**EXERCISE DESCRIPTION:** Going line by line through the entries below, tally those that hold the string "each". Give only the total.

(Document images with source code)
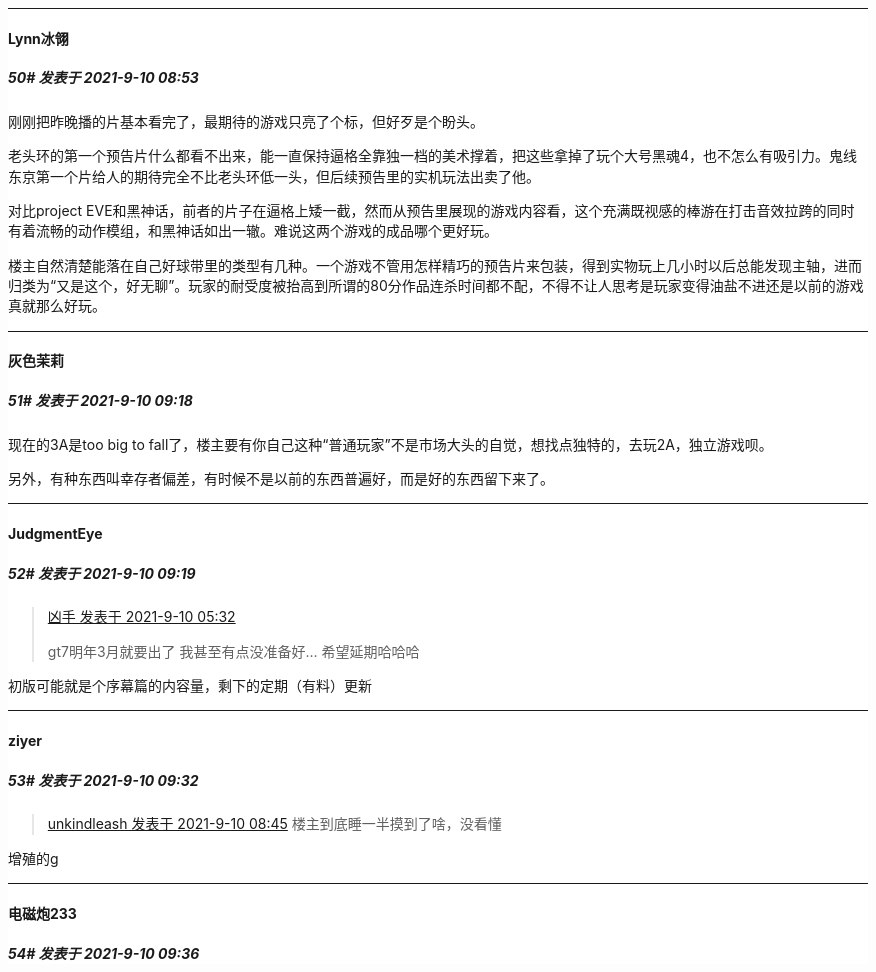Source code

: 
*****

####  Lynn冰翎  
##### 50#       发表于 2021-9-10 08:53


刚刚把昨晚播的片基本看完了，最期待的游戏只亮了个标，但好歹是个盼头。

老头环的第一个预告片什么都看不出来，能一直保持逼格全靠独一档的美术撑着，把这些拿掉了玩个大号黑魂4，也不怎么有吸引力。鬼线东京第一个片给人的期待完全不比老头环低一头，但后续预告里的实机玩法出卖了他。

对比project EVE和黑神话，前者的片子在逼格上矮一截，然而从预告里展现的游戏内容看，这个充满既视感的棒游在打击音效拉跨的同时有着流畅的动作模组，和黑神话如出一辙。难说这两个游戏的成品哪个更好玩。

楼主自然清楚能落在自己好球带里的类型有几种。一个游戏不管用怎样精巧的预告片来包装，得到实物玩上几小时以后总能发现主轴，进而归类为“又是这个，好无聊”。玩家的耐受度被抬高到所谓的80分作品连杀时间都不配，不得不让人思考是玩家变得油盐不进还是以前的游戏真就那么好玩。


*****

####  灰色茉莉  
##### 51#       发表于 2021-9-10 09:18


现在的3A是too big to fall了，楼主要有你自己这种“普通玩家”不是市场大头的自觉，想找点独特的，去玩2A，独立游戏呗。

另外，有种东西叫幸存者偏差，有时候不是以前的东西普遍好，而是好的东西留下来了。


*****

####  JudgmentEye  
##### 52#       发表于 2021-9-10 09:19


<blockquote><a href="httphttps://bbs.saraba1st.com/2b/forum.php?mod=redirect&amp;goto=findpost&amp;pid=52688594&amp;ptid=2025550" target="_blank">凶手 发表于 2021-9-10 05:32</a>

gt7明年3月就要出了 我甚至有点没准备好… 希望延期哈哈哈</blockquote>
初版可能就是个序幕篇的内容量，剩下的定期（有料）更新


*****

####  ziyer  
##### 53#       发表于 2021-9-10 09:32


<blockquote><a href="httphttps://bbs.saraba1st.com/2b/forum.php?mod=redirect&amp;goto=findpost&amp;pid=52689355&amp;ptid=2025550" target="_blank">unkindleash 发表于 2021-9-10 08:45</a>
楼主到底睡一半摸到了啥，没看懂</blockquote>
增殖的g


*****

####  电磁炮233  
##### 54#       发表于 2021-9-10 09:36
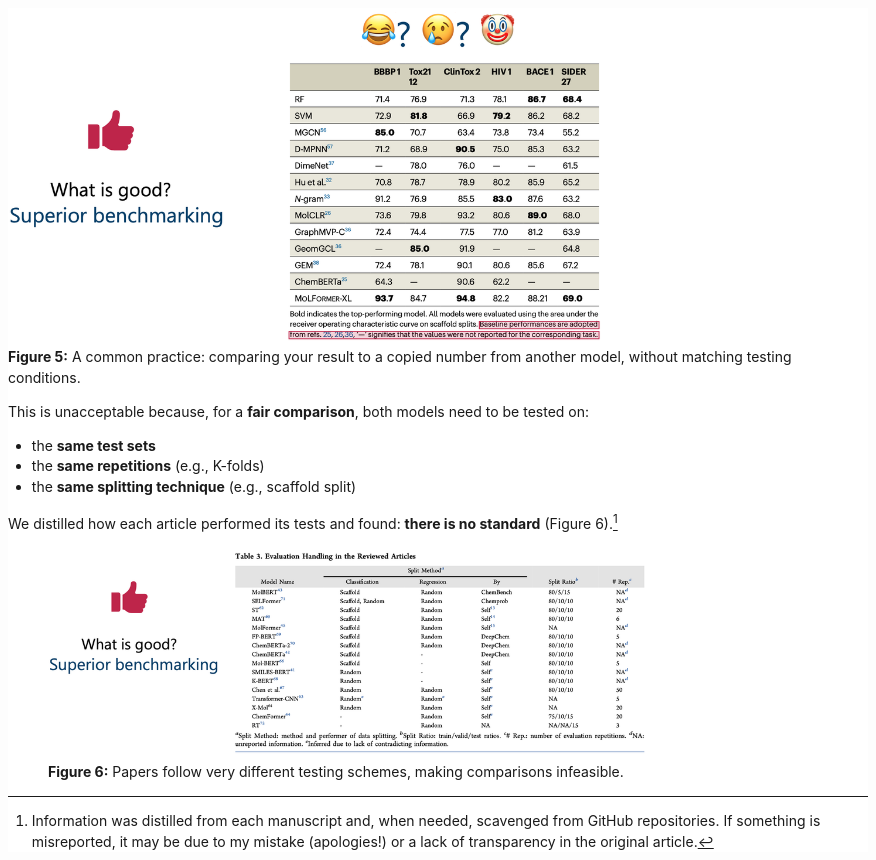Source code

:   <img src="/images/blog_post_1/6.png" alt="Figure 5" width="600"/>
  <figcaption><strong>Figure 5:</strong> A common practice: comparing your result to a copied number from another model, without matching testing conditions.</figcaption>
</figure>

This is unacceptable because, for a **fair comparison**, both models need to be tested on:

- the **same test sets**  
- the **same repetitions** (e.g., K-folds)  
- the **same splitting technique** (e.g., scaffold split)

We distilled how each article performed its tests and found: **there is no standard** (Figure 6).[^2]

<figure>
  <img src="/images/blog_post_1/7.png" alt="Figure 6" width="600"/>
  <figcaption><strong>Figure 6:</strong> Papers follow very different testing schemes, making comparisons infeasible.</figcaption>
</figure>


[^1]: This introduces human error. The performance tables weren’t available in Excel, so I had to copy-paste (when feasible) or screenshot them, then use Excel’s image capture and proofreading. It was a *lot* of manual work—and we all know that’s not ideal. I tried my best to ensure accuracy, but no guarantees.
[^2]: Information was distilled from each manuscript and, when needed, scavenged from GitHub repositories. If something is misreported, it may be due to my mistake (apologies!) or a lack of transparency in the original article.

**EXERCISE RESPONSE:** 2